The phrase and practice of pastoral care has been largely corrupted by our therapy culture and an introspective church.  It has been sabotaged by unhealthy and unbiblical expectation.  Instead of dynamic listening for the shepherd and embracing movement, it has become preoccupied with settling the sheep and safeguarding against disruption.  It knows little of the unpredictability Jesus promised those led by the Spirit.  

 Yet, pastoral care at its best involves helping people surrender their yes to the ongoing movement and ministry of Jesus; encouraging and enabling them to live in sustained abandonment to the mission and movement of God.  Effective pastoral care leads people beyond themselves and introduces them to an encounter with Jesus that catalyses greater spiritual health and growth.

Somehow, we've reduced pastoral care to something akin to helping believers feel good in bad times.

This misses scripture by too much and often ignores culture altogether.

 Biblically functioning, culturally transforming pastoral care leads people beyond this moment in their lives into God's movement FOR their lives.  Such an approach rarely gets the applause of men but it does advance the life of God in man.  

Consider  Luke 9:59-60

Jesus said to another man, “Follow me.”  But he replied, “Lord, first let me go and bury my father.” Jesus said to him, “Let the dead bury their own dead, but you go and proclaim the kingdom of God.

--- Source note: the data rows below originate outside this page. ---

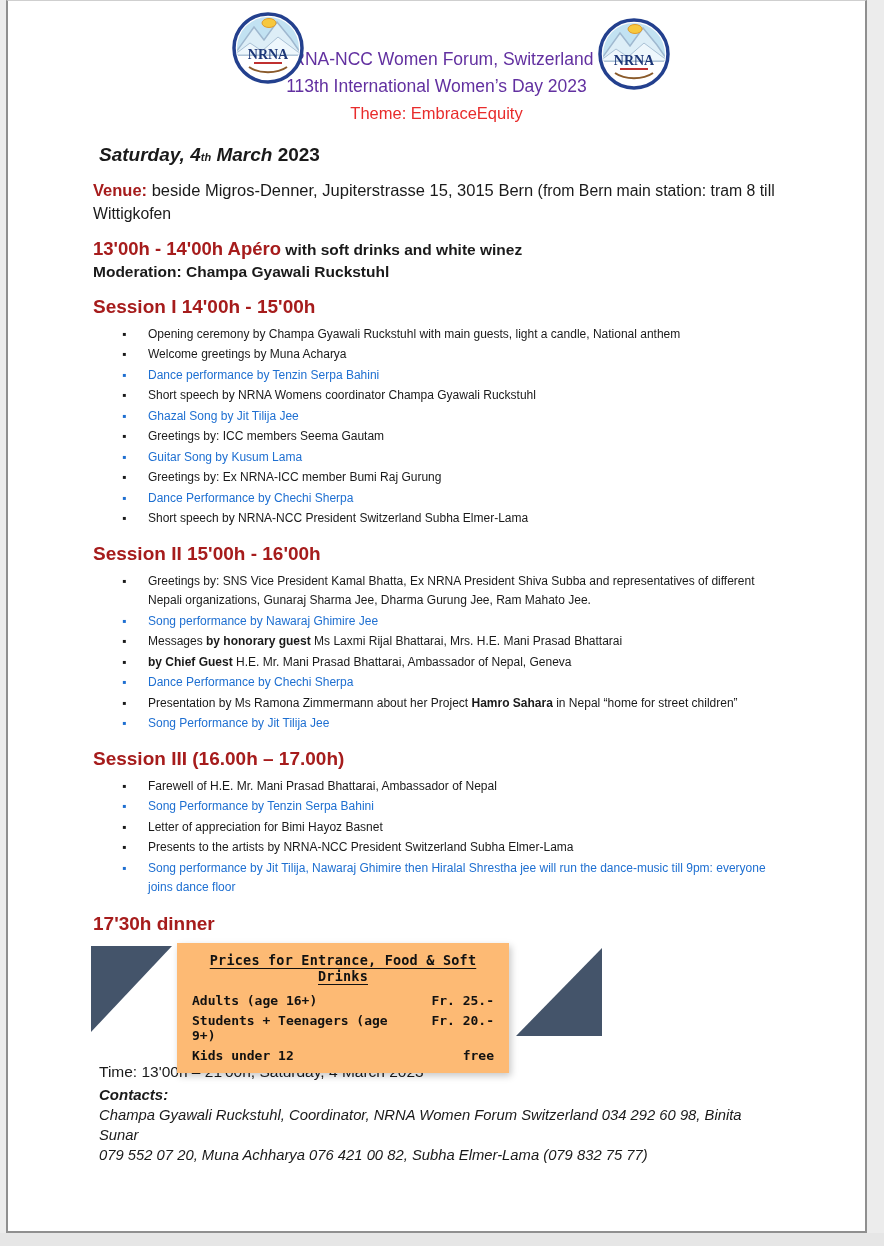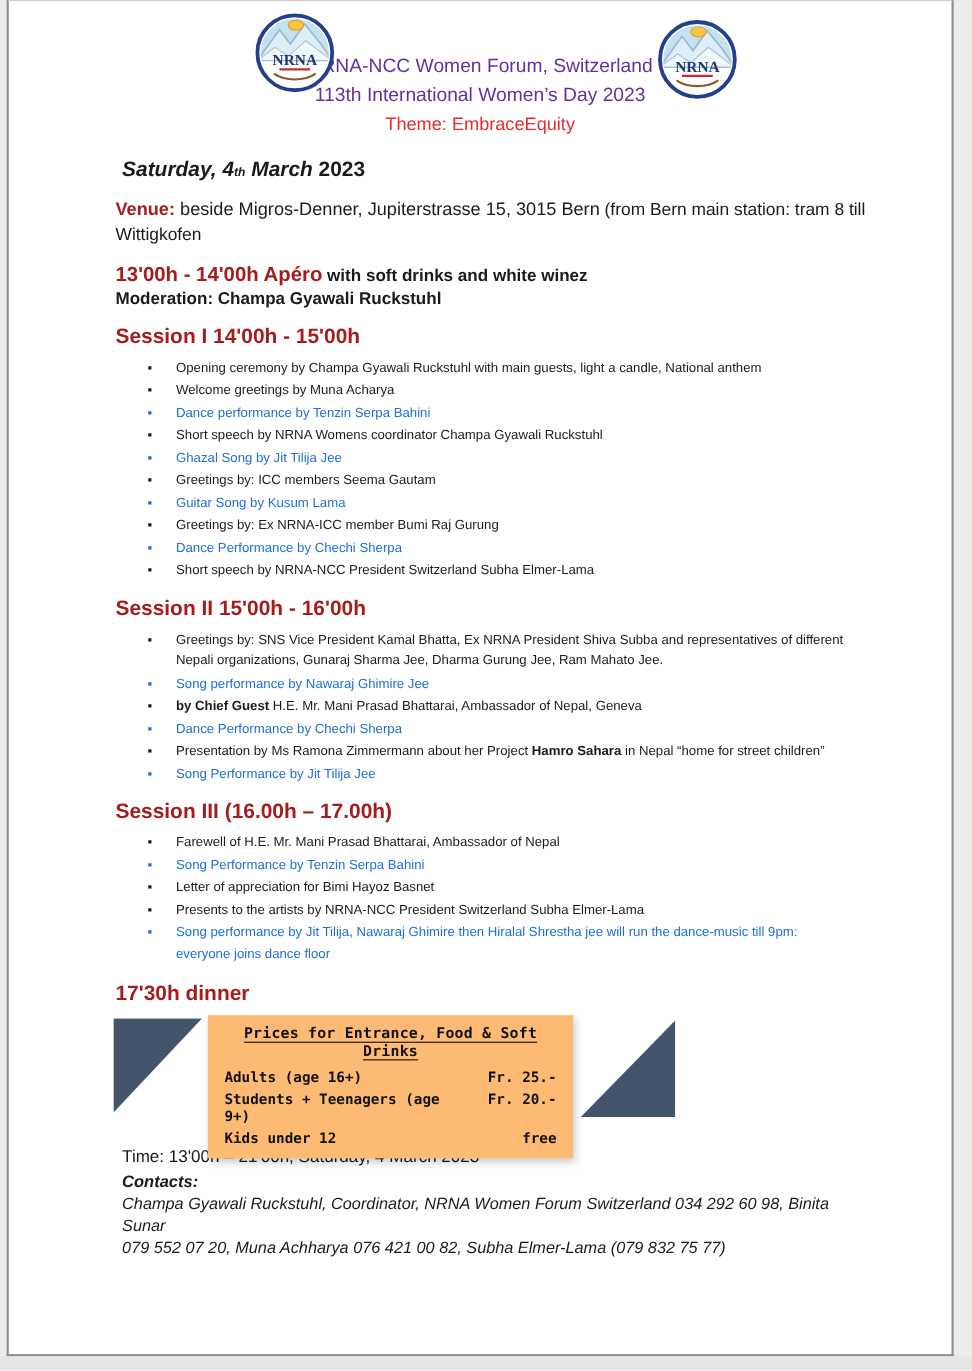--- a/index.html
+++ b/index.html
@@ -16,21 +16,21 @@
 
   
   .header{position:relative;height:129px;}
   .logo{position:absolute;width:72px;height:72px;}
   .logo-left{left:224px;top:11px;}
   .logo-right{left:590px;top:17px;}
   .titles{padding-top:45px;text-align:center;}
   .titles .l1,.titles .l2{color:var(--purple);font-size:17.5px;line-height:27px;}
   .titles .l3{color:var(--theme-red);font-size:16.5px;line-height:26px;}
 
-  .content{padding:0 95px 0 85px;margin-left:12px;}
+  .content{padding:0 95px 0 85px;}
 
   .date-heading{margin:14px 0 0 6px;font-size:19px;font-weight:bold;}
   .date-heading .it{font-style:italic;}
   .date-heading .sup{font-size:11px;font-style:italic;}
 
   .venue{margin:13px 0 0 0;font-size:15.8px;line-height:22.5px;width:688px;}
   .vlabel{color:var(--dark-red);font-weight:bold;font-size:16.5px;}
   .vbold{font-weight:normal;font-size:16.5px;}
   .vrest{font-size:15.8px;}
 
@@ -142,20 +142,21 @@
           <li class="black"><span>Greetings by: ICC members Seema Gautam</span></li>
           <li class="blue"><span>Guitar Song by Kusum Lama</span></li>
           <li class="black"><span>Greetings by: Ex NRNA-ICC member Bumi Raj Gurung</span></li>
           <li class="blue"><span>Dance Performance by Chechi Sherpa</span></li>
           <li class="black"><span>Short speech by NRNA-NCC President Switzerland Subha Elmer-Lama</span></li>
         </ul>
         <div class="session-title">Session II 15'00h - 16'00h</div>
         <ul class="agenda">
           <li class="black"><span>Greetings by: SNS Vice President Kamal Bhatta, Ex NRNA President Shiva Subba and representatives of different Nepali organizations, Gunaraj Sharma Jee, Dharma Gurung Jee, Ram Mahato Jee.</span></li>
           <li class="blue"><span>Song performance by Nawaraj Ghimire Jee</span></li>
+          <li class="black"><span>Messages </span><span class="b">by honorary guest</span><span> Ms Laxmi Rijal Bhattarai, Mrs. H.E. Mani Prasad Bhattarai</span></li>
           <li class="black"><span class="b">by Chief Guest</span><span> H.E. Mr. Mani Prasad Bhattarai, Ambassador of Nepal, Geneva</span></li>
           <li class="blue"><span>Dance Performance by Chechi Sherpa</span></li>
           <li class="black"><span>Presentation by Ms Ramona Zimmermann about her Project </span><span class="b">Hamro Sahara</span><span> in Nepal “home for street children”</span></li>
           <li class="blue"><span>Song Performance by Jit Tilija Jee</span></li>
         </ul>
         <div class="session-title">Session III (16.00h – 17.00h)</div>
         <ul class="agenda">
           <li class="black"><span>Farewell of H.E. Mr. Mani Prasad Bhattarai, Ambassador of Nepal</span></li>
           <li class="blue"><span>Song Performance by Tenzin Serpa Bahini</span></li>
           <li class="black"><span>Letter of appreciation for Bimi Hayoz Basnet</span></li>

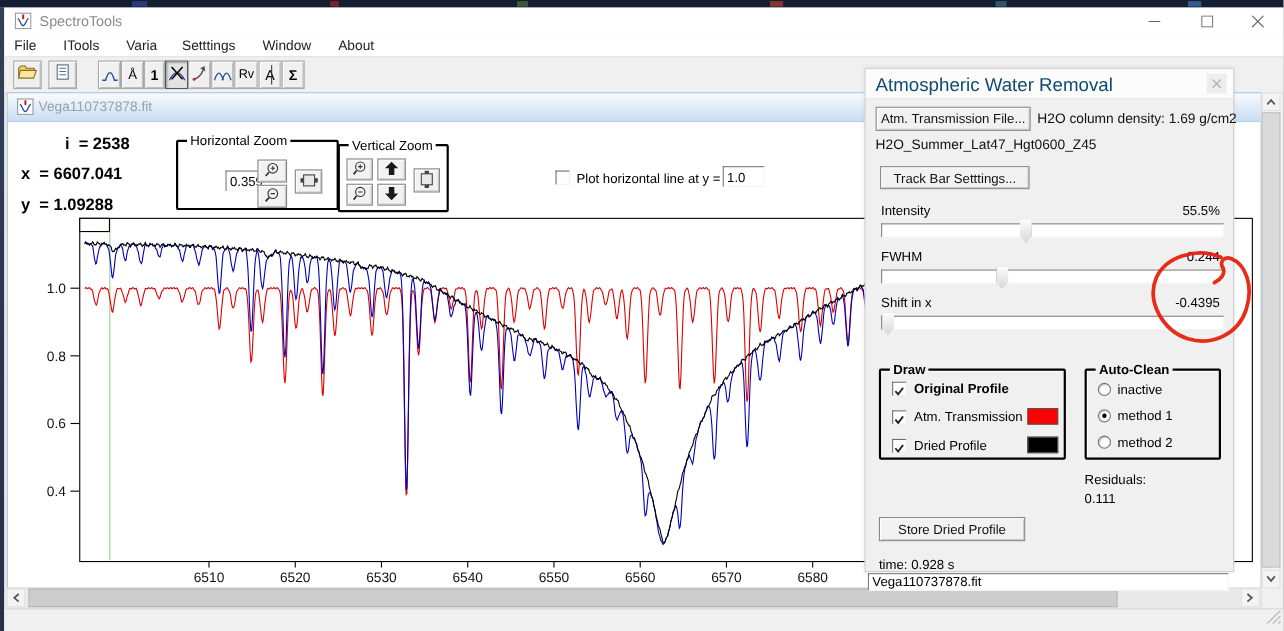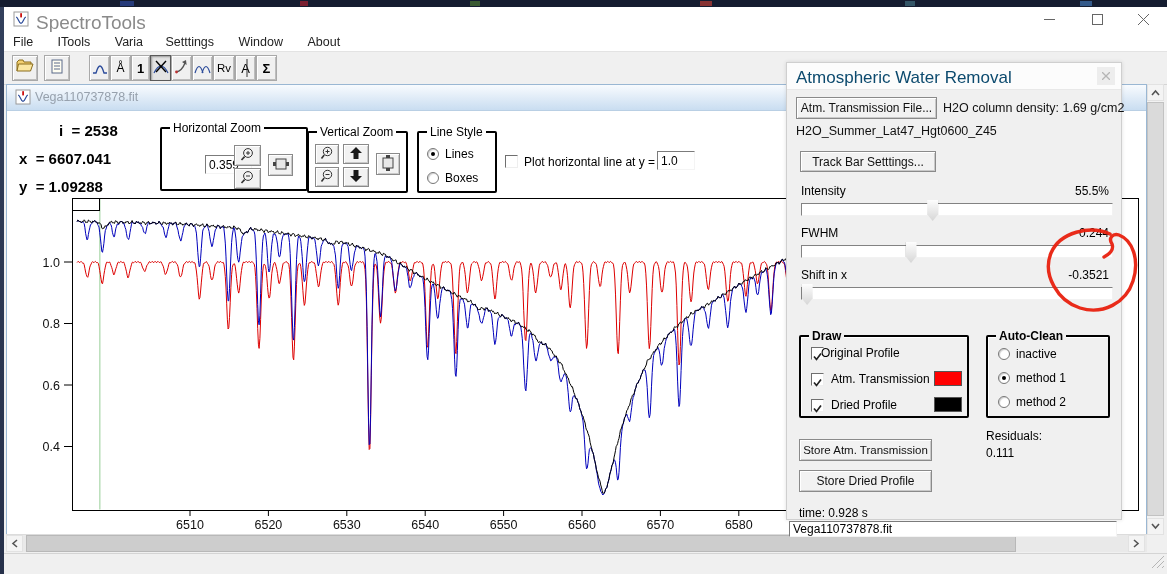--- a/index.html
+++ b/index.html
@@ -57,21 +57,21 @@
   <div class="abs" style="left:4px;top:7px;width:1163px;height:567px;background:#f0f0f0;">
 
     <div class="abs" style="left:0;top:0;width:1163px;height:25px;background:#ffffff;">
       <span class="abs" style="left:9px;top:4px;width:16px;height:16px;">
         <svg width="16" height="16">
             <rect x="1" y="1" width="14" height="14" fill="#fff" stroke="#9a9a9a"></rect>
             <rect x="7.2" y="2.2" width="1.8" height="4.2" fill="#cc1111"></rect>
             <path d="M3,6 C5.2,6 5.6,12.4 8,12.4 C10.4,12.4 10.8,6 13,6" fill="none" stroke="#2a4a9a" stroke-width="1.2"></path>
           </svg>
       </span>
-      <span class="txt" style="left:32px;top:5px;font-size:19px;color:#8a8a8a;">SpectroTools</span>
+      <span class="txt" style="left:32px;top:5px;font-size:13px;color:#8a8a8a;">SpectroTools</span>
       <div class="winbtn" style="left:1028px;top:0;">
         <svg width="11" height="11">
             <line x1="0" y1="5.5" x2="11" y2="5.5" stroke="#666" stroke-width="1"></line>
           </svg>
       </div>
       <div class="winbtn" style="left:1076px;top:0;">
         <svg width="11" height="11">
             <rect x="0.5" y="0.5" width="10" height="10" fill="none" stroke="#666"></rect>
           </svg>
       </div>
@@ -226,29 +226,20 @@
         </div>
         <div class="btn3d" style="left:67px;top:20px;width:24px;height:22px;">
           <span><svg width="12" height="16">
                 <rect x="1" y="3" width="10" height="10" fill="#e8e8e8" stroke="#444"></rect>
                 <rect x="4" y="0" width="4" height="3" fill="#444"></rect>
                 <rect x="4" y="13" width="4" height="3" fill="#444"></rect>
               </svg></span>
         </div>
       </div>
 
-      <div class="group" style="left:410px;top:46px;width:80px;height:62px;background:#fff;">
-        <span class="grouplabel" style="background:#fff;">Line Style</span>
-        <span class="radio" style="left:8px;top:15px;">
-            <span class="dot"></span>
-          </span>
-        <span class="lbl" style="left:26px;top:14px;">Lines</span>
-        <span class="radio" style="left:8px;top:39px;"></span>
-        <span class="lbl" style="left:26px;top:38px;">Boxes</span>
-      </div>
 
       <span class="cbbox" style="left:498px;top:70px;background:#fff;"></span>
       <span class="lbl" style="left:517px;top:70px;">Plot horizontal line at y =</span>
       <input class="sunken" style="left: 650px; top: 66px; width: 38px; height: 19px;" value="1.0">
     </div>
 
     <svg id="plot" class="abs" style="left:16px;top:189px;" width="1128" height="340" viewBox="0 0 1128 340">
         <defs>
           <clipPath id="plotclip">
             <rect x="53" y="3" width="1065" height="311"></rect>
@@ -337,33 +328,33 @@
         <div class="thumb" style="left: calc(42% - 5px);"></div>
       </div>
 
       <span class="lbl" style="left:14px;top:163px;">FWHM</span>
       <span class="lbl" style="right:12px;top:163px;">0.244</span>
       <div class="track" style="left:14px;top:182px;width:312px;">
         <div class="thumb" style="left: calc(35% - 5px);"></div>
       </div>
 
       <span class="lbl" style="left:14px;top:205px;">Shift in x</span>
-      <span class="lbl" style="right:12px;top:205px;">-0.3521</span>
+      <span class="lbl" style="right:12px;top:205px;">-0.4395</span>
       <div class="track" style="left:14px;top:224px;width:312px;">
         <div class="thumb" style="left: calc(1.5% - 5px);"></div>
       </div>
 
       <div class="group" style="left:12px;top:272px;width:170px;height:83px;background:#f0f0f0;">
         <span class="grouplabel" style="background:#f0f0f0;font-weight:bold;">Draw</span>
         <span class="cbbox" style="left:10px;top:10px;">
           <svg width="11" height="11">
               <polyline points="2,5.5 4.5,8.5 9,2.5" fill="none" stroke="#222" stroke-width="1.7"></polyline>
             </svg>
         </span>
-        <span class="lbl" style="left:20px;top:9px;">Original Profile</span>
+        <span class="lbl" style="left:30px;top:9px;font-weight:bold;">Original Profile</span>
         <span class="cbbox" style="left:10px;top:36px;">
           <svg width="11" height="11">
               <polyline points="2,5.5 4.5,8.5 9,2.5" fill="none" stroke="#222" stroke-width="1.7"></polyline>
             </svg>
         </span>
         <span class="lbl" style="left:30px;top:35px;">Atm. Transmission</span>
         <span class="swatch" style="left:133px;top:34px;background:#ff0000;"></span>
         <span class="cbbox" style="left:10px;top:62px;">
           <svg width="11" height="11">
               <polyline points="2,5.5 4.5,8.5 9,2.5" fill="none" stroke="#222" stroke-width="1.7"></polyline>
@@ -378,21 +369,20 @@
         <span class="radio" style="left:10px;top:11px;"></span>
         <span class="lbl" style="left:28px;top:10px;">inactive</span>
         <span class="radio" style="left:10px;top:35px;">
             <span class="dot"></span>
           </span>
         <span class="lbl" style="left:28px;top:34px;">method 1</span>
         <span class="radio" style="left:10px;top:59px;"></span>
         <span class="lbl" style="left:28px;top:58px;">method 2</span>
       </div>
 
-      <div class="btn3d" style="left:12px;top:376px;width:133px;height:22px;font-size:11.5px;">Store Atm. Transmission</div>
       <div class="btn3d" style="left:12px;top:407px;width:133px;height:22px;">Store Dried Profile</div>
 
       <span class="lbl" style="left:199px;top:366px;">Residuals:</span>
       <span class="lbl" style="left:199px;top:383px;">0.111</span>
 
       <span class="lbl" style="left:12px;top:443px;">time: 0.928 s</span>
     </div>
 
     <input class="sunken" style="left: 785px; top: 514px; width: 328px; height: 16px; font-size: 12px;" value="Vega110737878.fit">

 In a time of great personal loss and crisis, Jesus doesn't counsel or comfort the man, instead he challenges him towards outward focus, and then… he leaves him!

 On the surface it looks like Jesus wasn't there for the man, when the man needed him most; it looks like he chose mission above compassion.  He calls the man from his moment of pain into a movement for change.  And yet it is inconceivable that the good shepherd did not care.  Perhaps Jesus knew that authentic pastoral care leads people to live beyond themselves and their loss.

What if we elevated people from pastoral projects to pastoral partners?

What if we did more than pastor the individual?  

What if,  together with broken people we set about our Father's business of pastoring the city and leading it into life?

We might just find ourselves caught up in a movement that leads us beyond therapy and into transformation.